Q & A with St. Louis Blues Captain David Backes

As captain of the St. Louis Blues David Backes has been a busy man early on in this new season — introducing himself and his teammates to so many new faces as the team has had to deal with multiple injuries since training camp. Already this season key players Patrik Berglund, Robby Fabbri, Paul Stastny, Jaden Schwartz and Kevin Shattenkirk have spent time or are still on Injured Reserve and St. Louis has called up a host of players from their AHL affiliate in Chicago in addition to signing three of four players that were invited in on tryouts (more on them later). Despite all of that, 16 games into the season the Blues have 23 points (11-4-1) which is second in the Central Division/Western Conference and good enough for fourth in the NHL; Backes has six points (3g-3a) thus far.

Now in his tenth NHL season, the 31-year-old Backes’ leadership has been the glue keeping the Blues together despite what could have been a bumpy start to the season with all the missing bodies. He has worn the C as St. Louis’ captain since 2011 and in addition to representing the US in two Olympic Games (silver medal in 2010), Backes is well-known in and outside of the hockey community for the amazing charity that he does involving saving homeless animals (more on that below).

Following his team’s recent win in New Jersey (their second shutout in their last two games at the Prudential Center) The Hockey Writers interviewed David Backes to find out how the Blues have been able to find so much success with all of the injuries and an explanation of what his charity work is all about.

David Backes
David Backes has become a defensive stalwart under coach Ken Hitchcock (Amy Irvin / The Hockey Writers)

The Hockey Writers: Your team is now 3-0-0 to open this four-game trip and your goalie Jake Allen now has back-to-back shutouts, safe to say things are going well for the team so far?
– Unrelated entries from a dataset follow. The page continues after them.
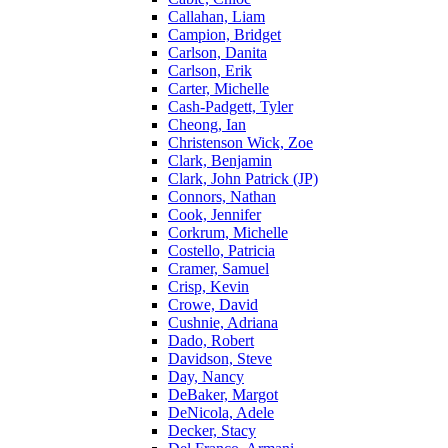
Callahan, Liam
Campion, Bridget
Carlson, Danita
Carlson, Erik
Carter, Michelle
Cash-Padgett, Tyler
Cheong, Ian
Christenson Wick, Zoe
Clark, Benjamin
Clark, John Patrick (JP)
Connors, Nathan
Cook, Jennifer
Corkrum, Michelle
Costello, Patricia
Cramer, Samuel
Crisp, Kevin
Crowe, David
Cushnie, Adriana
Dado, Robert
Davidson, Steve
Day, Nancy
DeBaker, Margot
DeNicola, Adele
Decker, Stacy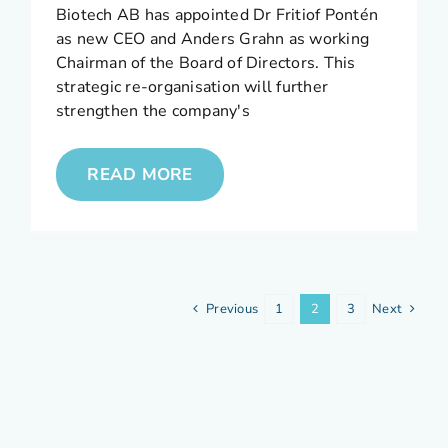
Biotech AB has appointed Dr Fritiof Pontén
as new CEO and Anders Grahn as working
Chairman of the Board of Directors. This
strategic re-organisation will further
strengthen the company's
READ MORE
Previous
1
2
3
Next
David Backes: I think Jake made some key saves at key times (tonight) when we did give up some good chances; for the most part after the first period we got pucks deep and played in their end a lot more. We turned it up in the second and third, which we needed to do because we were under siege a bit in the first period there. We started playing our game (in the second) rather than getting cute through the middle there — they (the Devils) were picking those passes off the whole first period and turning them back on us into odd-man rushes. We started taking care of the puck a lot more and it led to a lot more offensive time for us; the result was two goals and we sat them down the rest of the way.

THW: The Blues don’t play the Devils too often, only twice a year, but did you notice anything different about New Jersey, maybe systematically, from playing them in the past?

DB: The first statement was spot on, we don’t play them too much, or enough (to really notice); every time we do play them there seems to be bad weather somewhere though (smiles). The snowstorm (in 2013-14) was not good luck for us and the rain (tonight) seemed to be a little bit more in our favor. It’s good defensive tactics that these games seem to have and it was a great play from Gomer to Marty and then we got a scramble goal where Magnus (Paajarvi) was able to help us out there too. Two guys that are relatively new to the lineup put pucks in the net (for us tonight) and we’re finding ways to win.

THW: The Blues have had a lot of injuries to key players early in the season, but you’ve brought in players like the aforementioned Scott Gomez and Martin Havlat and haven’t missed a beat; why is that?

DB: I think it’s a credit to the guys coming in, acclimating to our systems and going out there and playing their butts off. Then the rest of the guys willing to take a little bit different responsibilities to buckle down and get good team wins. That’s what we’ve been doing, putting two points in the bank and moving on to the next one. This was a tough one, we’ve got another one on the road (eventually a 6-3 loss at the New York Rangers); Chicago, Nashville, Jersey and then the Rangers — that’s a tough road trip.

THW: As the captain of this team is there anything you do to make all of the new faces feel comfortable or more at ease when they come in to the team?

DB: I just make myself available for any questions that they might have, keep it light-hearted, welcome them and make them feel comfortable. When they feel comfortable they’re going to play their best; all of those guys have done that and helped us win games and that’s what it’s all about.

THW: You do a lot of charity work in your off time, especially with animals; can you explain to the fans out there, who maybe have been living under a rock, what it is that you do?

DB: My wife and I started an organization called Athletes for Animals and we try to get athletes from all over the sporting platform, all across the country, to lend their voice to this platform. We’ve had a great response and hopefully it will continue to grow; just getting guys to speak up — there are some athletes that have given (the rest of) us (pros) a black eye with how they treat their animals. We’re trying to lead by example and show the kids that we’re role models for that responsible pet ownership and treating them with kindness is what you should do.